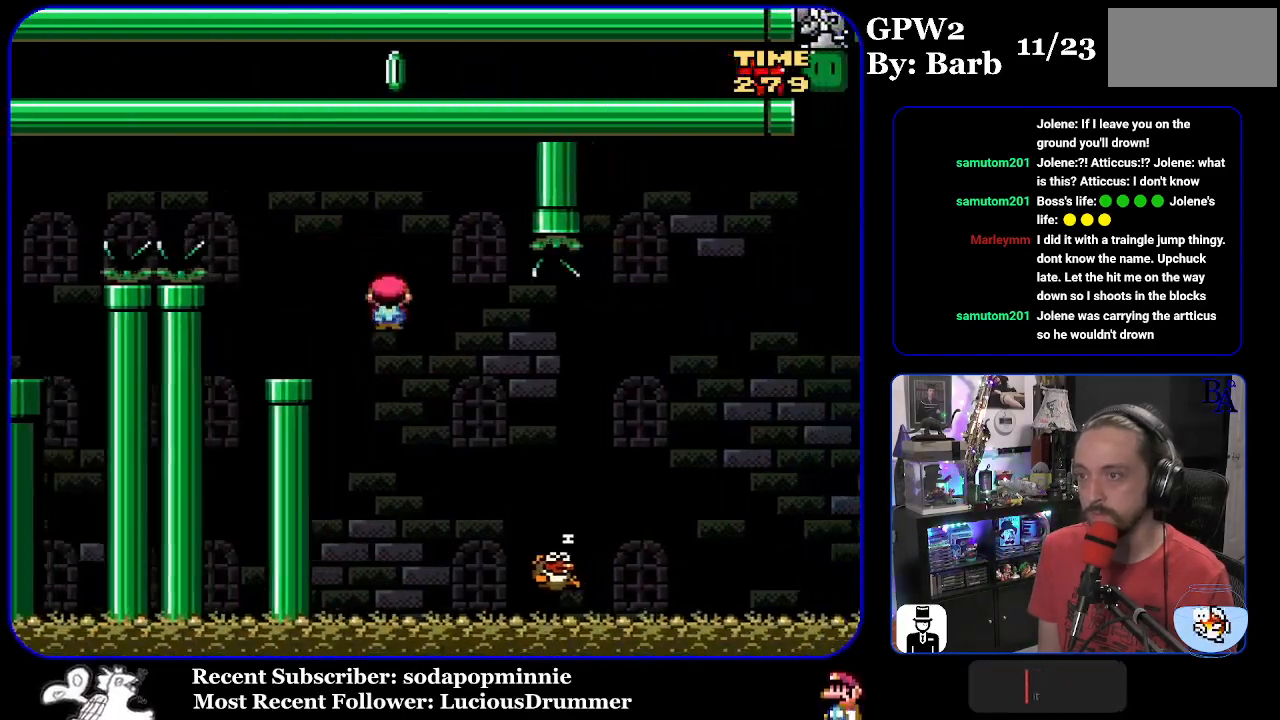
{"buttons": ["A", "X", "DPAD_RIGHT"], "events": [[200, "A", "down"]]}
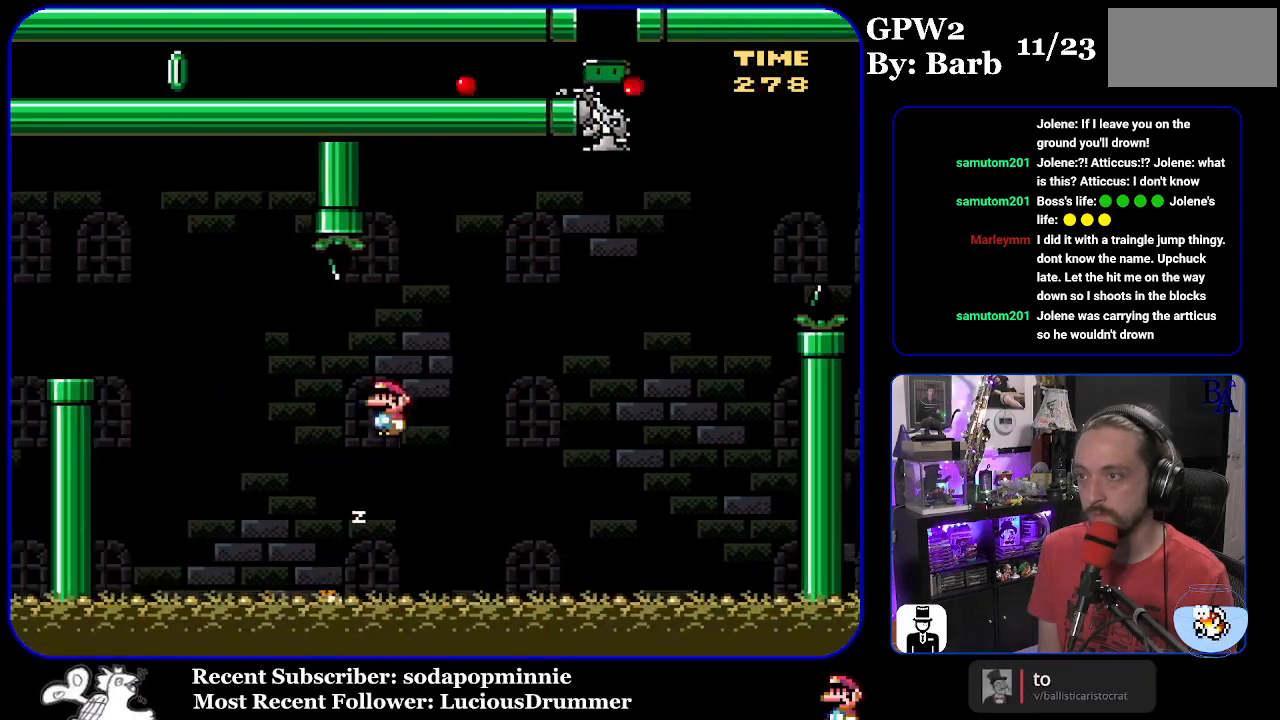
{"buttons": ["B", "Y", "DPAD_RIGHT"], "events": [[133, "A", "up"], [150, "X", "up"], [267, "Y", "down"], [433, "B", "down"]]}
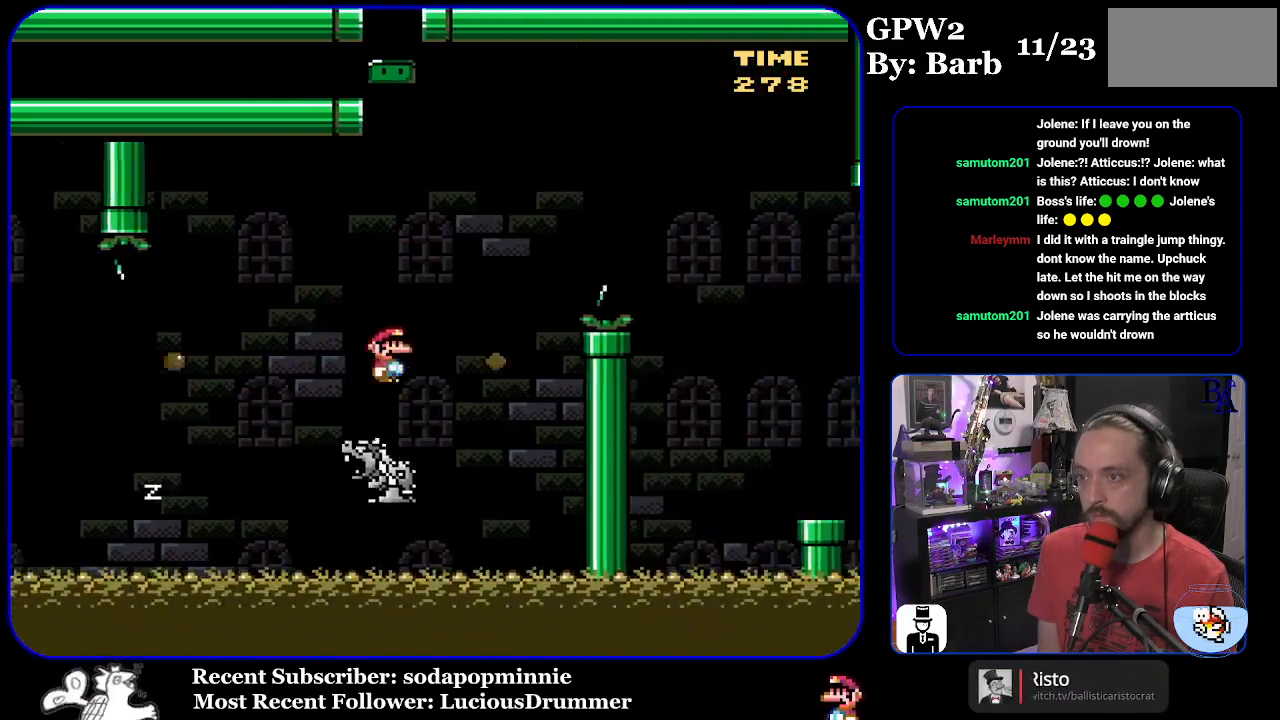
{"buttons": ["Y", "DPAD_RIGHT"], "events": [[283, "B", "up"]]}
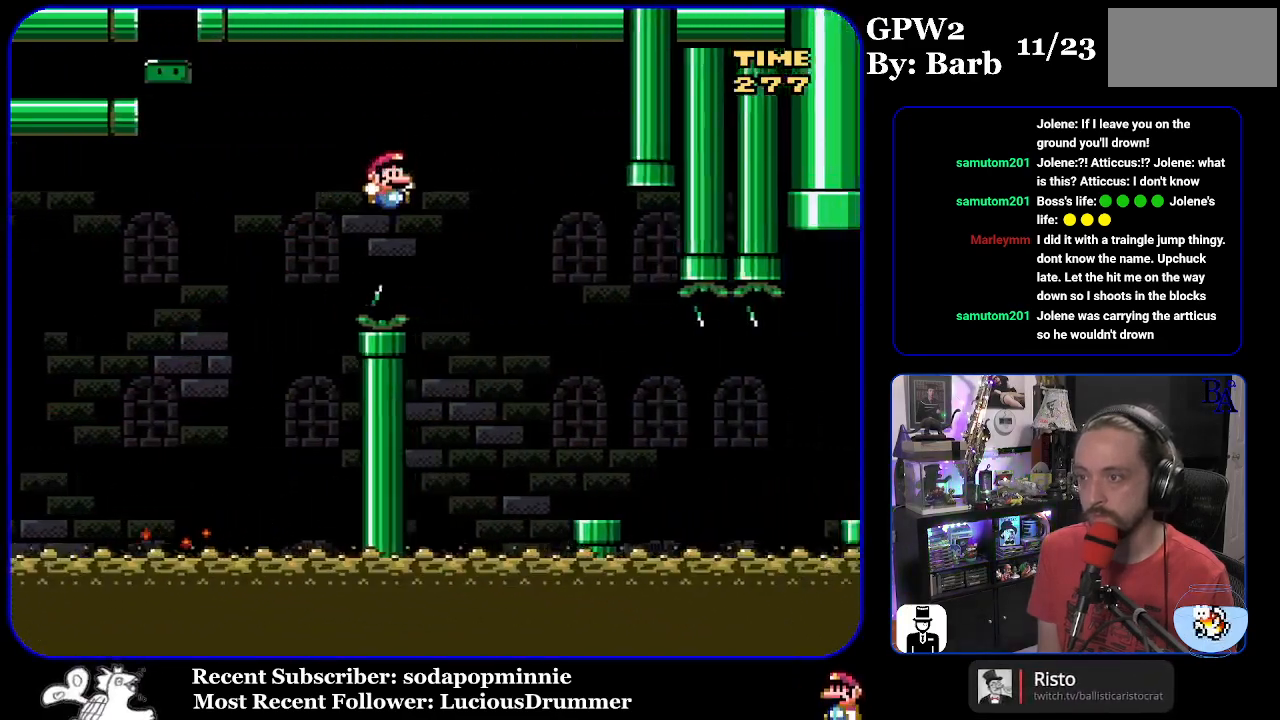
{"buttons": ["A", "X", "DPAD_RIGHT"], "events": [[100, "Y", "up"], [183, "X", "down"], [417, "A", "down"]]}
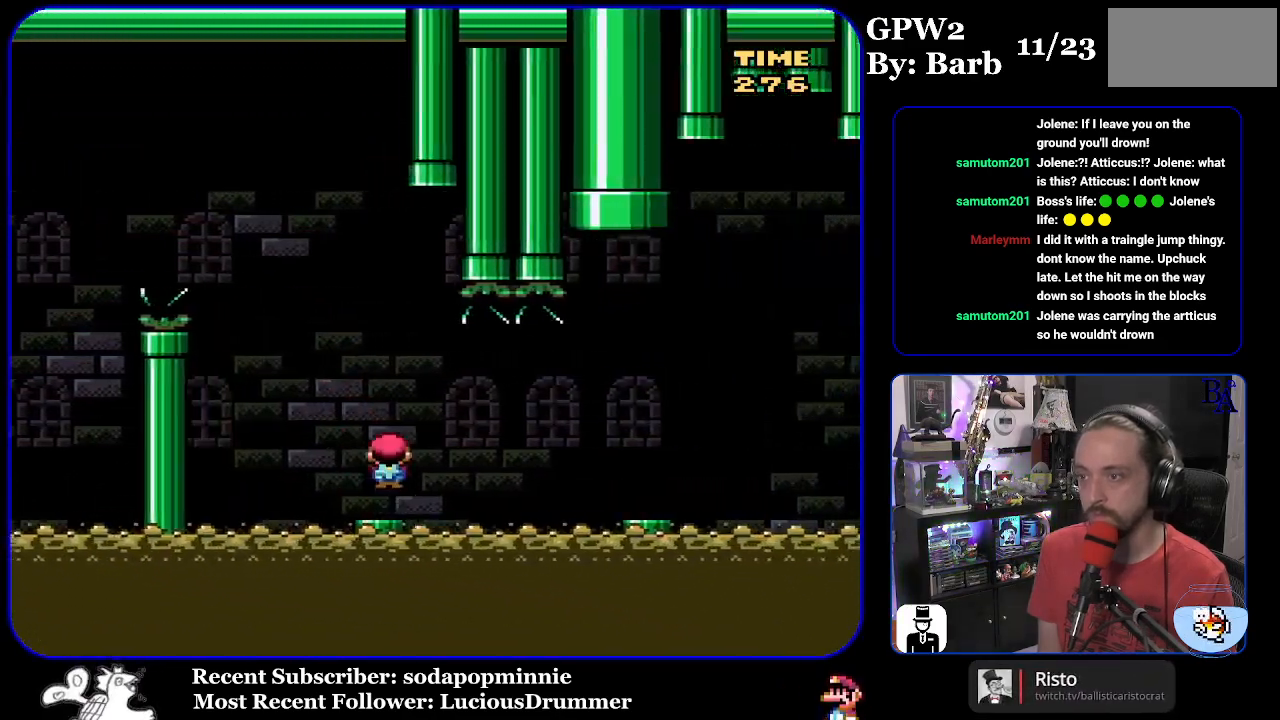
{"buttons": ["X", "DPAD_RIGHT"], "events": [[33, "A", "up"]]}
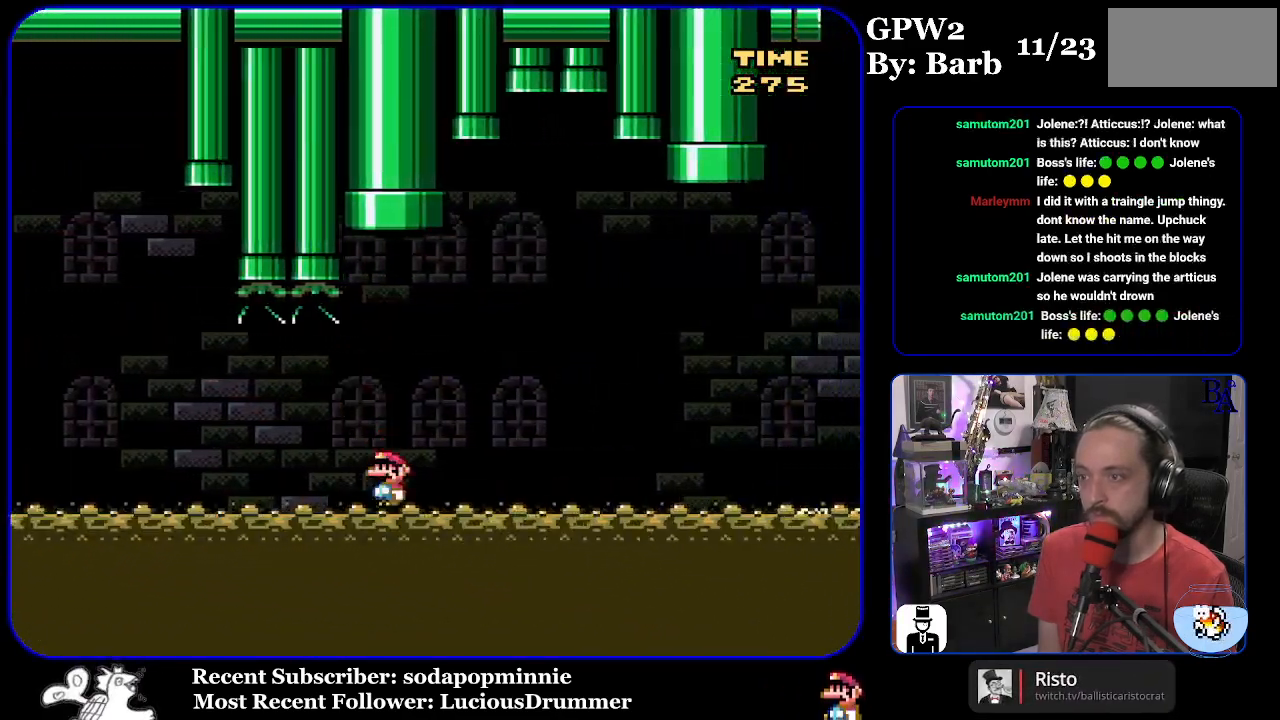
{"buttons": ["A", "X", "DPAD_RIGHT"], "events": [[50, "A", "down"]]}
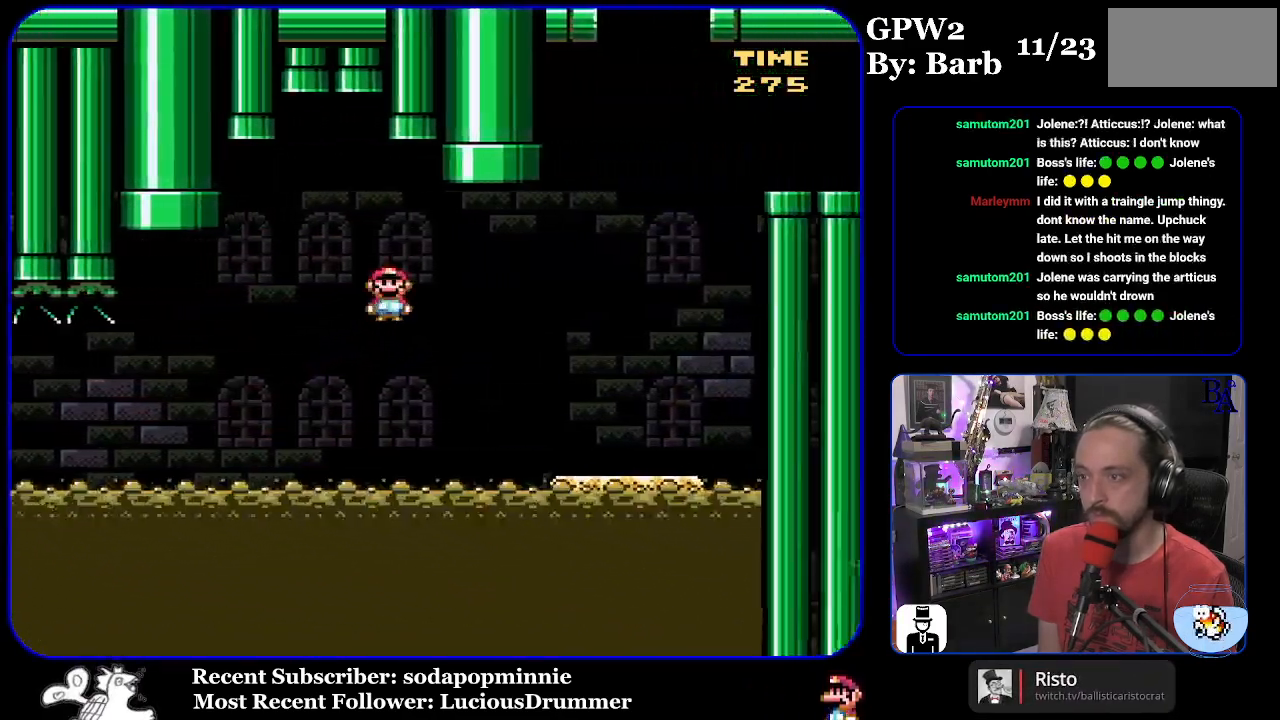
{"buttons": ["Y", "DPAD_LEFT"], "events": [[200, "A", "up"], [233, "X", "up"], [267, "Y", "down"], [383, "DPAD_UP", "down"], [400, "DPAD_RIGHT", "up"], [417, "DPAD_LEFT", "down"], [417, "DPAD_UP", "up"]]}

-------------------------

Aim of the task:
Leaving every picture aside, repeat the listing exactly.

Answer section:
{"buttons": ["A", "X", "DPAD_RIGHT"], "events": [[200, "A", "down"]]}
{"buttons": ["B", "Y", "DPAD_RIGHT"], "events": [[133, "A", "up"], [150, "X", "up"], [267, "Y", "down"], [433, "B", "down"]]}
{"buttons": ["Y", "DPAD_RIGHT"], "events": [[283, "B", "up"]]}
{"buttons": ["A", "X", "DPAD_RIGHT"], "events": [[100, "Y", "up"], [183, "X", "down"], [417, "A", "down"]]}
{"buttons": ["X", "DPAD_RIGHT"], "events": [[33, "A", "up"]]}
{"buttons": ["A", "X", "DPAD_RIGHT"], "events": [[50, "A", "down"]]}
{"buttons": ["Y", "DPAD_LEFT"], "events": [[200, "A", "up"], [233, "X", "up"], [267, "Y", "down"], [383, "DPAD_UP", "down"], [400, "DPAD_RIGHT", "up"], [417, "DPAD_LEFT", "down"], [417, "DPAD_UP", "up"]]}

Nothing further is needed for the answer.